Lawmakers Challenge HSBC on Hong Kong Activist’s Frozen Accounts

Lawmakers Challenge HSBC on Hong Kong Activist’s Frozen Accounts
Former pro-democracy lawmaker Ted Hui Chi-fung appears outside West Kowloon Magistrates' Courts in Hong Kong, on Nov. 19, 2020. (Lam Yik/Reuters
Reuters
Updated:

An international coalition of lawmakers has written to HSBC Holdings Chairman Mark Tucker, calling on the bank to unfreeze Hong Kong pro-democracy activist Ted Hui’s accounts.

In a letter, the Inter-Parliamentary Alliance on China, a group of legislators from countries including Britain, Australia, Japan, and the United States, criticized the bank for its freezing of accounts belonging to activists associated with Hong Kong’s pro-democracy movement.

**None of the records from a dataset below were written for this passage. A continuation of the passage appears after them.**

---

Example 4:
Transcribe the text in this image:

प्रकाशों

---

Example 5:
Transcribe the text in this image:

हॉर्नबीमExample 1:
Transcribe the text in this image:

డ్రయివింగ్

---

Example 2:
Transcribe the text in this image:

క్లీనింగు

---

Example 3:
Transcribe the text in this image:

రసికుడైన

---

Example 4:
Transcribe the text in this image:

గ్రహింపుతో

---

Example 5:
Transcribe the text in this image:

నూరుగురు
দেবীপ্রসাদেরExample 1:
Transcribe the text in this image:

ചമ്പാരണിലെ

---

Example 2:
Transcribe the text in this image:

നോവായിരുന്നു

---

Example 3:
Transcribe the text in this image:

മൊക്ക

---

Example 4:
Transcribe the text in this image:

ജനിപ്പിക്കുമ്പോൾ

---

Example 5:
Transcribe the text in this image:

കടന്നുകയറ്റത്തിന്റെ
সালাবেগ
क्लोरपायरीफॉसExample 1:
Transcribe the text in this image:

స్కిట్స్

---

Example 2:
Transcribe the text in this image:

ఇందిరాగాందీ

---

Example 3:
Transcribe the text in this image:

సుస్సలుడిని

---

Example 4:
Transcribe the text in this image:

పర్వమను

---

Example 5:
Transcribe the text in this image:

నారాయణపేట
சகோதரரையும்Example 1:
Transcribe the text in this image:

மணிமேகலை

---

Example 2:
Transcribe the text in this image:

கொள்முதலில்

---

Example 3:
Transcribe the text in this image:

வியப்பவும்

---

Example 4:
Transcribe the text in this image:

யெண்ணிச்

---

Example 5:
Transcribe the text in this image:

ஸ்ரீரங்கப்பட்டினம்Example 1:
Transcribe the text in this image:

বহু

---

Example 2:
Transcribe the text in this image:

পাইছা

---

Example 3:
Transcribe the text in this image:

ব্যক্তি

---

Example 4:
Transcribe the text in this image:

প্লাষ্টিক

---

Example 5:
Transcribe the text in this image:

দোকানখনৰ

“HSBC has failed to give evidence of any court order or police warrant to carry out this action and have refused to publicly respond to concerns raised by Hui and his family,” according to the letter.

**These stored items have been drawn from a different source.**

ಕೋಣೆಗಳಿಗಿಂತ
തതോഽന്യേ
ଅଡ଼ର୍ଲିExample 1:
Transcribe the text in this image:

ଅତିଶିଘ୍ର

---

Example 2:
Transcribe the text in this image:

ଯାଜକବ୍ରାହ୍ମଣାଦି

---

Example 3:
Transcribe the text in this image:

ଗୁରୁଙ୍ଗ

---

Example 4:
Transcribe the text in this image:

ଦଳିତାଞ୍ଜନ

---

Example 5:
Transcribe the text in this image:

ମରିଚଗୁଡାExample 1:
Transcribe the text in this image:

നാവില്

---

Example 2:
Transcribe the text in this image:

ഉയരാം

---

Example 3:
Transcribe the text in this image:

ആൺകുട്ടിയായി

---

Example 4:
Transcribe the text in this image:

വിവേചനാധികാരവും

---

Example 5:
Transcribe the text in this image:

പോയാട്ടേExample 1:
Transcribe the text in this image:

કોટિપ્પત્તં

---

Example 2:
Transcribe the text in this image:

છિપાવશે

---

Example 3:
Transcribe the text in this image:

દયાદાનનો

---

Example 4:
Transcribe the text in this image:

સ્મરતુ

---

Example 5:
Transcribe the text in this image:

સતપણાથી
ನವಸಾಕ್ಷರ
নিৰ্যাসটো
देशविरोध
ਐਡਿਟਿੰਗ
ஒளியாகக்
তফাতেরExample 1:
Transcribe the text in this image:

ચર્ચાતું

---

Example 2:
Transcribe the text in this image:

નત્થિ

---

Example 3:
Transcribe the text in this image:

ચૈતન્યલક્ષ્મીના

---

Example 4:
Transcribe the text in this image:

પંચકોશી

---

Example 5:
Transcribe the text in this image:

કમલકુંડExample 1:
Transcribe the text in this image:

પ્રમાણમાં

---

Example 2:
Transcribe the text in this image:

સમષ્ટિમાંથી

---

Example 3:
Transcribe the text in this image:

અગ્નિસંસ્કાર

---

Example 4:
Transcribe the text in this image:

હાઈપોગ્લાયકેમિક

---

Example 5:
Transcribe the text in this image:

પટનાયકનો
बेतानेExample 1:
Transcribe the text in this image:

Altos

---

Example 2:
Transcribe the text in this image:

The letter added it was “highly concerning” that Hui’s family members’ accounts have also been frozen, despite not having been subject to any charges.

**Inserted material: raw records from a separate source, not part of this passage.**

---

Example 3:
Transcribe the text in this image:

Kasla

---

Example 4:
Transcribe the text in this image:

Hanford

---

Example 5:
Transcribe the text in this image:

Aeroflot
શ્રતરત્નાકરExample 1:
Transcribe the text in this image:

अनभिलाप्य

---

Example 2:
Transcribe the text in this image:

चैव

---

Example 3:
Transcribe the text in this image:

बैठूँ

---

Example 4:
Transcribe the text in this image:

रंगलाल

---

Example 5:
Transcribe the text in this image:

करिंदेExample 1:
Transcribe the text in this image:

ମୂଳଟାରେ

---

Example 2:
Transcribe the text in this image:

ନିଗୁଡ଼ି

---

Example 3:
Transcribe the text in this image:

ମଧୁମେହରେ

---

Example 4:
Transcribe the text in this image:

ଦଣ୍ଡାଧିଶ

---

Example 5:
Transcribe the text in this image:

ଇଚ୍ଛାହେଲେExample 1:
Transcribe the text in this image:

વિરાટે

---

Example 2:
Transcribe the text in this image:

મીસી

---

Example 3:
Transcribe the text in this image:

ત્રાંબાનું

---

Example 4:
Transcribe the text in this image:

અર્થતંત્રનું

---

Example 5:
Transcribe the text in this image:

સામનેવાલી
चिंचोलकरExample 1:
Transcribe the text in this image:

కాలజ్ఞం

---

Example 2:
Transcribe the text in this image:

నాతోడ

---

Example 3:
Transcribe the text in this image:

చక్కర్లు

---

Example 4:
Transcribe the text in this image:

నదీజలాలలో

An HSBC spokeswoman said the bank was “unable to comment on individual cases, but the Hong Kong Police explained publicly in early December the reasons for instructing banks to freeze accounts related to Mr. Hui and his family.”

The bank also said it had no choice but to comply with specific legal instruction by police authorities in Hong Kong to freeze the accounts of somebody under formal investigation.

Hui, a former Hong Kong lawmaker, said in December his local bank accounts appeared to have been frozen after he said he would seek exile in Britain to continue his pro-democratic activities.

British lawmaker Chris Bryant told the bank’s Chief Executive Officer Noel Quinn last month that HSBC was “aiding and abetting one of the biggest crackdowns on democracy in the world,” during a hearing.